Au plan politique, l’entretien qu’aura le président Frei avec le président Chirac sera l’occasion d’évoquer la récente tournée du président français en Amérique latine, et les perspectives ouvertes par la proposition qu’il a faite d’un Sommet euro-latino-américain. Ce projet de Sommet, qui s’inspire du Sommet Europe-Asie qui connaît un très grand succès, me paraît à la fois historique et prometteur. Nous proposons que, pour la première fois dans l’Histoire du monde, les deux grandes aires culturelles que représentent l’Europe et l’Amérique latine se rencontrent régulièrement au niveau des chefs d’État et de gouvernement, afin d’envisager en commun l’édification du monde multipolaire du XXIe siècle.

El Mercurio : Quelle est la prochaine étape dans la coopération militaire entre les deux pays étant donné que la France a déjà gagné un important contrat sur ses concurrents suédois et allemands pour l’achat d’un sous-marin ?

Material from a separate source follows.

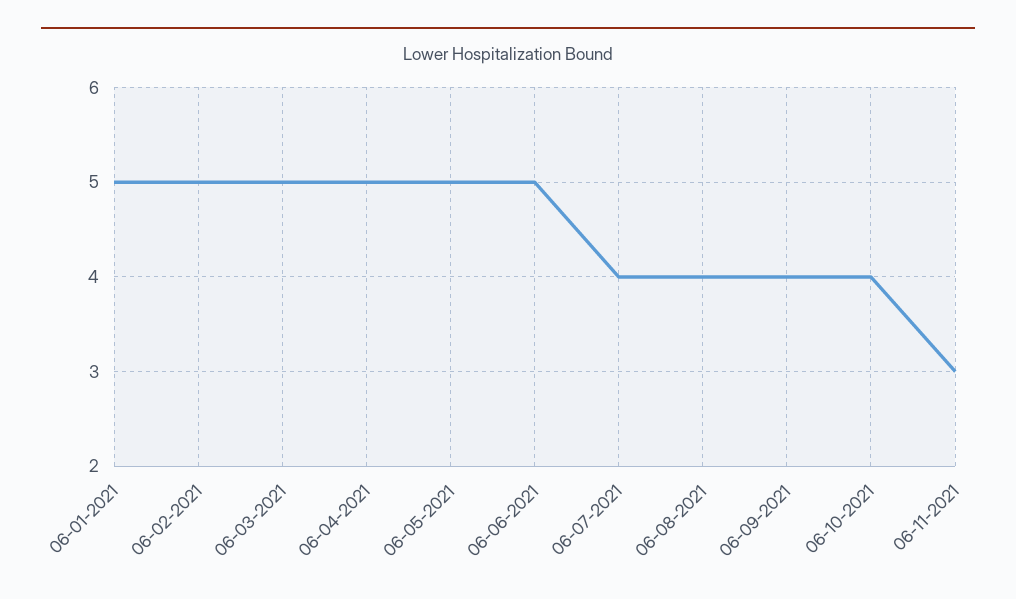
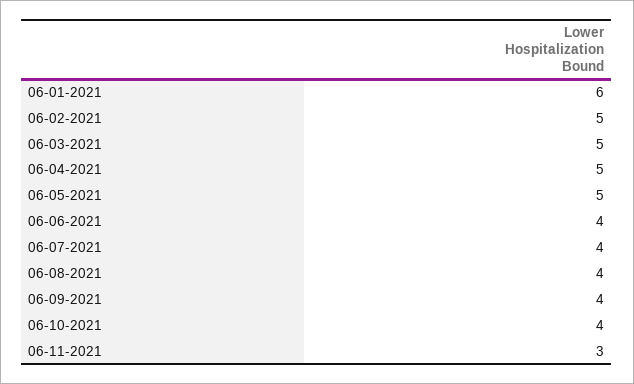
06-01-2021: 5 -> 6
06-06-2021: 5 -> 4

Hervé de Charette : Le contrat dont vous parlez n’est pas encore conclu. L’offre franco-espagnole a retenu l’attention des responsables politiques chiliens, et les négociations sont en cours. Le choix du Chili correspond à sa volonté de moderniser ses sous-marins. Nous nous réjouissons que, pour deux de ces bâtiments, la technologie française ait été préférée à celle de la concurrence. Ces négociations s’inscrivent d’ailleurs dans le cadre d’un partenariat global dans le domaine de la défense. La France a aussi montré sa disposition à participer à l’effort de formation des forces années chiliennes, notamment dans le domaine de la gendarmerie.

El Mercurio : Que peut faire la France pour améliorer le contact entre le Chili et l’Union européenne ?

Hervé de Charette : Il existe un accord entre l’Union européenne et le Chili qui prévoit une coopération politique et commerciale, et une libéralisation des échanges, dans un second temps, à un moment déterminé conjointement par les deux partenaires. La France a toujours été à la pointe du rapprochement entre l’Union européenne et le Chili. Nous pensons qu’une bonne négociation de la première étape nous permettra de préparer au mieux la seconde, pour le plus grand bénéfice de tous.